Meantime, King Phil is flat out in hospital with his clapped out liver, which isn't functioning, causing him to bleed out and maybe even causing bleeding on the brain.

At the end of the piece, Phil's and Grant's heart-to-heart, turns into Phil giving Grant the gift that keeps on giving ... his secret son.

Yuck. I am so over the Mitchells now, especially with this parody of all the clichés that have ever appeared in the Mitchell story. Only one thing was missing ...



The Impending Secret Son. I'm also so over Denise. What killed her for me was her attitude tonight. She spends all this time wandering around the most public of places with a face like a smacked bum, debating her future with this child. You'd almost think she didn't want it. She's obviously thinking of the repercussions of having Phil Mitchell's child. If that be the case, it's not too late for abortion. She's dragging herself around in self-pity mode, but all anyone is worried about is who the baby's father is.
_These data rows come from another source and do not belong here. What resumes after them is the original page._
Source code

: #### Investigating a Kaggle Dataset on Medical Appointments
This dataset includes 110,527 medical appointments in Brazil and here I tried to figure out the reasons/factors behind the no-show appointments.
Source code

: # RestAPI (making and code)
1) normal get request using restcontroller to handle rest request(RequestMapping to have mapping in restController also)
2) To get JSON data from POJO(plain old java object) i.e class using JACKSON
The moment that this character became redundant for me was when she told Kim how the baby's father would want to be too involved, overly-involved, never even considering the repercussions of the man being married and having a wife and how such knowledge would affect her. Like Carmel, another nosy body, rationaled - sooner, rather than later, people would find out the identity of the father, and the later that happened, the worse it was for everyone concerned. Does she not consider Sharon's situation? She's Phil'swife, and here's someone else swanning about with a child whose paternity is connected to Sharon indirectly and in a pejorative way. Has she no shame?
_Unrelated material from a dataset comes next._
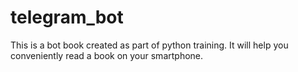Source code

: # telegram_bot
This is a bot book created as part of python training. It will help you conveniently read a book on your smartphone.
Kim was right tonight - she was 47 years old - didn't she think to act responsibly? Denise's whining reason that they both were drunk, was lame and self-pitying. That doesn't excuse what happened, and again, I do not see how she can have the child of a man she hates.
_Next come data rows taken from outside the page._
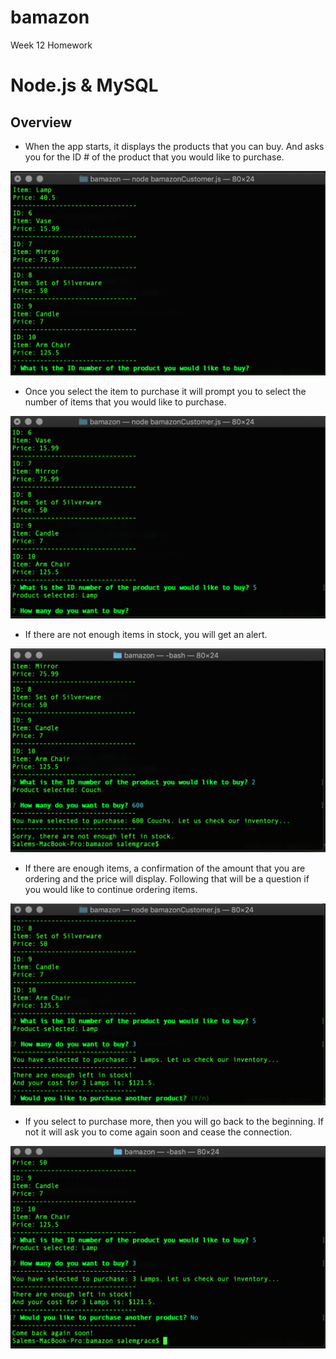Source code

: # bamazon
Week 12 Homework


# Node.js & MySQL

## Overview

* When the app starts, it displays the products that you can buy. And asks you for the ID # of the product that you would like to purchase.

![Example of Starting Point](/images/whatItem.png)

* Once you select the item to purchase it will prompt you to select the number of items that you would like to purchase.

![Example of Selecting Amount](/images/howMany.png)

* If there are not enough items in stock, you will get an alert.

![Example of Not Enough In Stock](/images/notEnough.png)

* If there are enough items, a confirmation of the amount that you are ordering and the price will display.  Following that will be a question if you would like to continue ordering items.

![Example of Asking to Purchase More](/images/purchaseMore.png)

* If you select to purchase more, then you will go back to the beginning.  If not it will ask you to come again soon and cease the connection.

![Example of End of Order](/images/donePurchasing.png)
And what was that exchange with Louise all about? Does she seriously think Phil will have changed that much that she can tell him about this child?

This is such an unnecessary storyline, so superfluous and almost cruel. They've tried everything with Diane Parish - she worked with the domestic abuse storyline, but the actor who played Owen left. She worked with Phil Daniels, but he left; and she worked marvelously with the divine Don Gilet, but he's gone too. Since then, she's slept with Fatboy (given up), kissed Ray (nothing there), lived with Ian (epic fail), endured pithy unfinished storylines (abusing Patrick, incipient drinking problem, Jordan and JJ, and cosying up with Kush ... and apart from the latter, nothing worked. They had a brilliant premise to follow in her cougar relationship with Kush, but they choose to go with this, linking her indelibly with the Mitchell dynamic?

It's time for this character to go, and if she can't see the expediency in leaving a character who goes around and around the houses with storylines which lead to nothing, then O'Connor has to wield an axe.

This show is in a bad place at the moment.